Synthetic Fungal Biology for Human and Environmental Health through Enhanced Degradation of Benzo(a)pyreneEPA Grant Number: FP917791
Title: Synthetic Fungal Biology for Human and Environmental Health through Enhanced Degradation of Benzo(a)pyrene
Investigators: Ostrem, Erin M
Institution: University of Wisconsin - Madison
EPA Project Officer: Lee, Sonja
Project Period: September 1, 2015 through August 31, 2018
Project Amount: $132,000
RFA: STAR Graduate Fellowships (2015) RFA Text | Recipients Lists
Research Category: Academic Fellowships
Benzo(a)pyrene (BaP) is a persistent and ubiquitous soil contaminant which is formed by the partial combustion of organic matter. The EPA lists BaP in the top ten Superfund site contaminants of greatest concern, and is also listed by IARC as a group I carcinogen, making a significant threat to human health. Filamentous fungi are a group of organisms which live mostly as saprophytes, and hence have the capacity to utilize a diverse range of carbon sources. They are relatively understudied when compared to bacteria, yet the possibility of utilizing them to decompose organic contaminants is more promising because their ability to live in arid and nutrient poor soils is enhanced by their filamentous growth. This makes them excellent candidates for remediation of contaminated sites. My research uses Aspergillus nidulans, a soil dwelling filamentous fungus, which is a model laboratory system used to study molecular mechanisms.
I plan to use a variety of complementary techniques to investigate the ability of Aspergillus nidulans to metabolize BaP. First I will confirm that the initial oxidation step is mediated by a particular cytochrome p450 (CYP) enzyme by incubating protein fractions isolated from wild-type and gene deletion cells with BaP. I will additionally identify the final metabolite by incubating isotopically labeled BaP with whole cells and detect metabolites using LC/MS on full scan mode.
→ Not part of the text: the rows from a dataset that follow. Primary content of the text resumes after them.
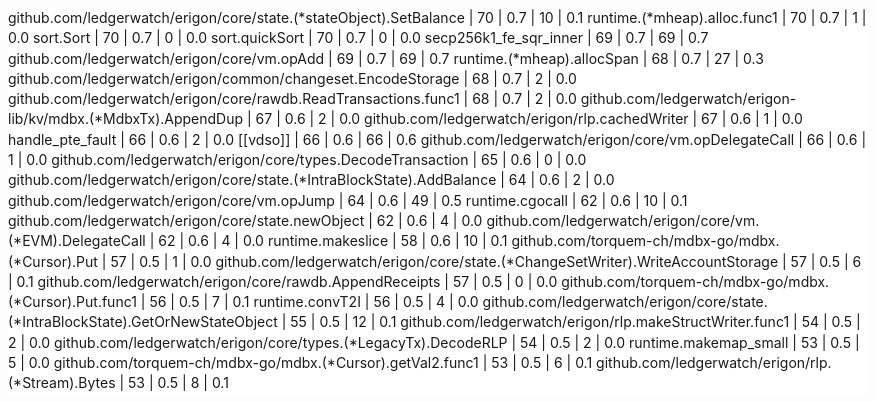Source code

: github.com/ledgerwatch/erigon/core/state.(*stateObject).SetBalance                    |     70 |   0.7 |   10 |   0.1
runtime.(*mheap).alloc.func1                                                          |     70 |   0.7 |    1 |   0.0
sort.Sort                                                                             |     70 |   0.7 |    0 |   0.0
sort.quickSort                                                                        |     70 |   0.7 |    0 |   0.0
secp256k1_fe_sqr_inner                                                                |     69 |   0.7 |   69 |   0.7
github.com/ledgerwatch/erigon/core/vm.opAdd                                           |     69 |   0.7 |   69 |   0.7
runtime.(*mheap).allocSpan                                                            |     68 |   0.7 |   27 |   0.3
github.com/ledgerwatch/erigon/common/changeset.EncodeStorage                          |     68 |   0.7 |    2 |   0.0
github.com/ledgerwatch/erigon/core/rawdb.ReadTransactions.func1                       |     68 |   0.7 |    2 |   0.0
github.com/ledgerwatch/erigon-lib/kv/mdbx.(*MdbxTx).AppendDup                         |     67 |   0.6 |    2 |   0.0
github.com/ledgerwatch/erigon/rlp.cachedWriter                                        |     67 |   0.6 |    1 |   0.0
handle_pte_fault                                                                      |     66 |   0.6 |    2 |   0.0
[[vdso]]                                                                              |     66 |   0.6 |   66 |   0.6
github.com/ledgerwatch/erigon/core/vm.opDelegateCall                                  |     66 |   0.6 |    1 |   0.0
github.com/ledgerwatch/erigon/core/types.DecodeTransaction                            |     65 |   0.6 |    0 |   0.0
github.com/ledgerwatch/erigon/core/state.(*IntraBlockState).AddBalance                |     64 |   0.6 |    2 |   0.0
github.com/ledgerwatch/erigon/core/vm.opJump                                          |     64 |   0.6 |   49 |   0.5
runtime.cgocall                                                                       |     62 |   0.6 |   10 |   0.1
github.com/ledgerwatch/erigon/core/state.newObject                                    |     62 |   0.6 |    4 |   0.0
github.com/ledgerwatch/erigon/core/vm.(*EVM).DelegateCall                             |     62 |   0.6 |    4 |   0.0
runtime.makeslice                                                                     |     58 |   0.6 |   10 |   0.1
github.com/torquem-ch/mdbx-go/mdbx.(*Cursor).Put                                      |     57 |   0.5 |    1 |   0.0
github.com/ledgerwatch/erigon/core/state.(*ChangeSetWriter).WriteAccountStorage       |     57 |   0.5 |    6 |   0.1
github.com/ledgerwatch/erigon/core/rawdb.AppendReceipts                               |     57 |   0.5 |    0 |   0.0
github.com/torquem-ch/mdbx-go/mdbx.(*Cursor).Put.func1                                |     56 |   0.5 |    7 |   0.1
runtime.convT2I                                                                       |     56 |   0.5 |    4 |   0.0
github.com/ledgerwatch/erigon/core/state.(*IntraBlockState).GetOrNewStateObject       |     55 |   0.5 |   12 |   0.1
github.com/ledgerwatch/erigon/rlp.makeStructWriter.func1                              |     54 |   0.5 |    2 |   0.0
github.com/ledgerwatch/erigon/core/types.(*LegacyTx).DecodeRLP                        |     54 |   0.5 |    2 |   0.0
runtime.makemap_small                                                                 |     53 |   0.5 |    5 |   0.0
github.com/torquem-ch/mdbx-go/mdbx.(*Cursor).getVal2.func1                            |     53 |   0.5 |    6 |   0.1
github.com/ledgerwatch/erigon/rlp.(*Stream).Bytes                                     |     53 |   0.5 |    8 |   0.1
I will further identify the other genes necessary for metabolism by analyzing RNA sequencing data and distinguishing genes which are upregulated in BaP treated cells but not in cells receiving no treatment. This set of experiments will give me the information necessary to engineer a strain of Aspergillus that has an enhanced ability to degrade BaP.
The Aspergillus nidulans genome contains many predicted cytochrome p450 enzymes, with three of them showing high homology with another known BaP metabolizing CYP. It is likely that because of its ecological niche as a saprophytic soil dweller, A. nidulans is capable of quickly adapting to new carbon sources by differentially regulating specific CYP encoding genes. Because gene manipulation is relatively easy with this organism, it is likely gene deletion of one of these CYPs will show a loss of BaP metabolizing capability. Overexpression of this CYP is hence likely to enhance metabolism of BaP. Information obtained by metabolite identification via LC/MS and RNA sequencing data will help in understanding other key steps in the metabolism of BaP. Their predicted role can be supported by subsequent gene deletion and overexpression.